Comments on Best Practice document

All,

 

First of all, apologies that I haven't been able to give proper
attention to this work over the past couple of weeks due to heavy
workload and family matters.

 

I now have had a chance to read through the current version and I'd like
to congratulate the people who worked so hard on it. It is coming
together quite nicely!

 

However, I do have some comments. Not things that are show-stoppers but
maybe things we can talk about for next versions.

 

My general point is a question that has been lingering in my mind for a
while now. The question is: how do we determine what is "best" practice?
Reading the document, I can sort of understand why the things mentioned
in the titles and summary statements of the BPs are reasonable things to
do, but for things to be declared "best" practice, I would maybe expect
a brief analysis of the options and relative merits of possible
alternatives. Currently, the best practices described are what some of
us, or all of us in this small group, think is the best way to meet a
requirement. But is that sufficient justification?

 

An example is Best Practice 1: Provide metadata that says that Data on
the Web MUST be described by metadata.  The "Why" section makes a
general statement that without metadata, you can't find anything. A
reader might ask: "What about Google? They've been working fine without
metadata!" Some people might create a landing page for their dataset and
do some smart SEO on it. What would our response be?

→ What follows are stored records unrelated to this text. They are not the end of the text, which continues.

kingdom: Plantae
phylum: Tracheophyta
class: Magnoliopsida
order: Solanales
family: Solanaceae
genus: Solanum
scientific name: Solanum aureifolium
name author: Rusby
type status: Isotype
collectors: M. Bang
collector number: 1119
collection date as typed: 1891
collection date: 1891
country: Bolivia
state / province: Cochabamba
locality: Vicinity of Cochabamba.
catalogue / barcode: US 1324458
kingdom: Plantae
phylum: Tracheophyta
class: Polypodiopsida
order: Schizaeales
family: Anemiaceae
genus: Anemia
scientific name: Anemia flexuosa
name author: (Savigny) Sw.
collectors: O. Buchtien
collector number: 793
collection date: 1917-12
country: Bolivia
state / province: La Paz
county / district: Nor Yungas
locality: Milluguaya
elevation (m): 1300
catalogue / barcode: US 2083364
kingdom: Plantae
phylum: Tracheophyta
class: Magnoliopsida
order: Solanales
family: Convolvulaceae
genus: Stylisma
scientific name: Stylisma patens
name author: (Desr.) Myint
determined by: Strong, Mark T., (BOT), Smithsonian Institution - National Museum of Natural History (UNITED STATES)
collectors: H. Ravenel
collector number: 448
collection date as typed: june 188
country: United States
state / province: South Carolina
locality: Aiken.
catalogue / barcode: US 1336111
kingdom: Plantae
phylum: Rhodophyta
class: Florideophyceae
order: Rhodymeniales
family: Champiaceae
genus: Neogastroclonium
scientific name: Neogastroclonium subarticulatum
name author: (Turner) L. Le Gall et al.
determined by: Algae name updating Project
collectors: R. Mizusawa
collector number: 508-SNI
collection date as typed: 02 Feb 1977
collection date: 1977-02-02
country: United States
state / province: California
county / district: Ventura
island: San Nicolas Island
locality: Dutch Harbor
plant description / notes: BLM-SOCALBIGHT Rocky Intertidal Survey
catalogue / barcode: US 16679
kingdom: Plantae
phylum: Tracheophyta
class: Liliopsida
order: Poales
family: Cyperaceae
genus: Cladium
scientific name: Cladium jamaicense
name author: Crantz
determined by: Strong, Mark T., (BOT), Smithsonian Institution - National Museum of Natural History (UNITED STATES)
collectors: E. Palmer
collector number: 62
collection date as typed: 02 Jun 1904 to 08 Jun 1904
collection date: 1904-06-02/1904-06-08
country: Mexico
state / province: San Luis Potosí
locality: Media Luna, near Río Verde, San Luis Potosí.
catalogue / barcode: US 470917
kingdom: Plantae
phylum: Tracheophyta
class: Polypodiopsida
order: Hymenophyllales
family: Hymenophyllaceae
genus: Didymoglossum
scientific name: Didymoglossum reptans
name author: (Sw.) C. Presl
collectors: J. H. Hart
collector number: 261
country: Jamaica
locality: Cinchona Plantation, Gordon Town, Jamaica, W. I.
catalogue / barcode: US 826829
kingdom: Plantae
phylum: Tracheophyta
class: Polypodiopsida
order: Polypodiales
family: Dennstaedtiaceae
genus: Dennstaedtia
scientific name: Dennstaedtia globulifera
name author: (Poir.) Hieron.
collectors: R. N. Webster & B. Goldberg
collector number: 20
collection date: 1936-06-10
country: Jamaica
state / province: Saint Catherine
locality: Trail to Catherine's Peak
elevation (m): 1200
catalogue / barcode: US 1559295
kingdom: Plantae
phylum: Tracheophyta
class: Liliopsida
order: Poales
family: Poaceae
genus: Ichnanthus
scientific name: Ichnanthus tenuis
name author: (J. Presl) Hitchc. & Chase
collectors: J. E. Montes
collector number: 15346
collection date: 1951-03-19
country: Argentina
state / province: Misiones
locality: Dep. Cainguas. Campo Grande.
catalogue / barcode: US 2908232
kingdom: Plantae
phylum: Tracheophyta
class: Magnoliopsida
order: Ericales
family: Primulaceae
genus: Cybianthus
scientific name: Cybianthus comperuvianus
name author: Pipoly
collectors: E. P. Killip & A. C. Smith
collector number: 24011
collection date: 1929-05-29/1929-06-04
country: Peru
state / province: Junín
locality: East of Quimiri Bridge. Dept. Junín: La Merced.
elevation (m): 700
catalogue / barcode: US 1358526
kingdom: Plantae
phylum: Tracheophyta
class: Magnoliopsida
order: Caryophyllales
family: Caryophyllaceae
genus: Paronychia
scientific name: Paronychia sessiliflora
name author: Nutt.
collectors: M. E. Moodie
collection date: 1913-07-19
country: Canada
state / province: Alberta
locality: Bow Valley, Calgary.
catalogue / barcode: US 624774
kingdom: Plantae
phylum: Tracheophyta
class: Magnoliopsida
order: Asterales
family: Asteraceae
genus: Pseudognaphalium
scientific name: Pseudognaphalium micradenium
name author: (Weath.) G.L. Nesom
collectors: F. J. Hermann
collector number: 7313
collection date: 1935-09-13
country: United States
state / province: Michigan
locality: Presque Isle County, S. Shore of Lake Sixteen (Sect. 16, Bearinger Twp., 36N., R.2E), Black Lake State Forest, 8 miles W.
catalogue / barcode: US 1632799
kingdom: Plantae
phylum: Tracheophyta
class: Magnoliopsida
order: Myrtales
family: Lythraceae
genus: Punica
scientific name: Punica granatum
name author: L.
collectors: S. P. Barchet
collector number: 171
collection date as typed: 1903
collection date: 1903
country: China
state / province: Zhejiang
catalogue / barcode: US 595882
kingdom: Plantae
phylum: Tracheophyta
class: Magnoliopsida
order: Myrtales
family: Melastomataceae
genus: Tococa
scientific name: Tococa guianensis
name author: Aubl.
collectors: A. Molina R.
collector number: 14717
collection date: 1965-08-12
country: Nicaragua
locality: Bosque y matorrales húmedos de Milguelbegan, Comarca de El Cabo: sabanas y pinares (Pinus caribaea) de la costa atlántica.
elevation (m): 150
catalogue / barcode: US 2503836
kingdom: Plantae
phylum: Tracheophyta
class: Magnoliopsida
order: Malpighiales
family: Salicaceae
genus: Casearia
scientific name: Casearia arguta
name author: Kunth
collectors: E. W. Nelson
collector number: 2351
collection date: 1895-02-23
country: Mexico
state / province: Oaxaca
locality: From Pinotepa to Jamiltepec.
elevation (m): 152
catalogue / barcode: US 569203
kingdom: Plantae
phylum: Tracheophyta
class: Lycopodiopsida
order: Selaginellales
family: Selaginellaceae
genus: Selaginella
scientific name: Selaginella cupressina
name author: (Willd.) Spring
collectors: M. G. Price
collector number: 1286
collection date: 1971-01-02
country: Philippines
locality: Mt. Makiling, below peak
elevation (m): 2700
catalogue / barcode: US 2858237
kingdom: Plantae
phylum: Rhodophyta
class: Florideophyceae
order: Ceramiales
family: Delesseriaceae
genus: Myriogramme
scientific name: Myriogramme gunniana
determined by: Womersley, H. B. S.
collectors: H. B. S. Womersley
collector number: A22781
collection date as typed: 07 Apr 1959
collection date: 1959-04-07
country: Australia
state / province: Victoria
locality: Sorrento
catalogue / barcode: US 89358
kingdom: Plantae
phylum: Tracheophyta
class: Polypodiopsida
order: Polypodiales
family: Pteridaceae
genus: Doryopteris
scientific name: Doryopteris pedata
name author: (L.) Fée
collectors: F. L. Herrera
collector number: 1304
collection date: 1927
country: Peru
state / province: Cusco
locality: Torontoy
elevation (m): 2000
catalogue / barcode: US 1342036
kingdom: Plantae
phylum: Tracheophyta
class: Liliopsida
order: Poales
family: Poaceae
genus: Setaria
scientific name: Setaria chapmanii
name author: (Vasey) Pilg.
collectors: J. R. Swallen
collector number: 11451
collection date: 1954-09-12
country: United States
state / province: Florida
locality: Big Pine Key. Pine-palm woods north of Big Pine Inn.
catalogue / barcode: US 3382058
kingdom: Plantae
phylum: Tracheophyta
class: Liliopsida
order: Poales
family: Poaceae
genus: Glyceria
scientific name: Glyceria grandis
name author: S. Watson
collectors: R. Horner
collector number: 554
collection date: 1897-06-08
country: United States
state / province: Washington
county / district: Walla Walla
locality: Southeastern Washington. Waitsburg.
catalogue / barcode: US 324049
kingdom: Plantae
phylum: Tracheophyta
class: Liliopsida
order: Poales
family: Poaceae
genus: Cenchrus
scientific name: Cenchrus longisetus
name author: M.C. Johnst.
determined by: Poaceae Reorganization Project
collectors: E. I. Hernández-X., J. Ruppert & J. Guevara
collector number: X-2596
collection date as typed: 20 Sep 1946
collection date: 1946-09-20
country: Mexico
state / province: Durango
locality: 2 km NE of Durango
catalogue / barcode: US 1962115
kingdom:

Further down it says that DCAT should be used to describe datasets as a
whole. Now someone might ask: "So is publishing CKAN metadata format
<http://ckan.org/features-1/metadata/>  or schema.org Dataset
<http://schema.org/Dataset>  somehow worse practice?" To be clear, I do
strongly agree that people should provide metadata and I do agree that
DCAT has certain advantages, but shouldn't the BP say why the proposed
approach is better than others?

 

Reading on, I could come up with similar questions for many of the other
Best Practices. In many cases, the "Why" section explains more why we
think you need a best practice for a particular aspect, but it does not
always clearly justify the specific best practice proposed. Possible
approaches sometimes contain statements that we might consider
self-evident, universal truths, e.g. "Metadata is best provided using
RDF vocabularies". Some people might agree, some might not. In this
case, someone who works in a JSON or XML environment might not agree for
practical reasons, and happily ignore the best practice. Is that what we
want?

 

I don't want to delay this version but maybe we can have some of these
issues on the agenda of the group for further discussion.

 

Makx.

 

 

Received on Thursday, 22 January 2015 18:18:35 UTC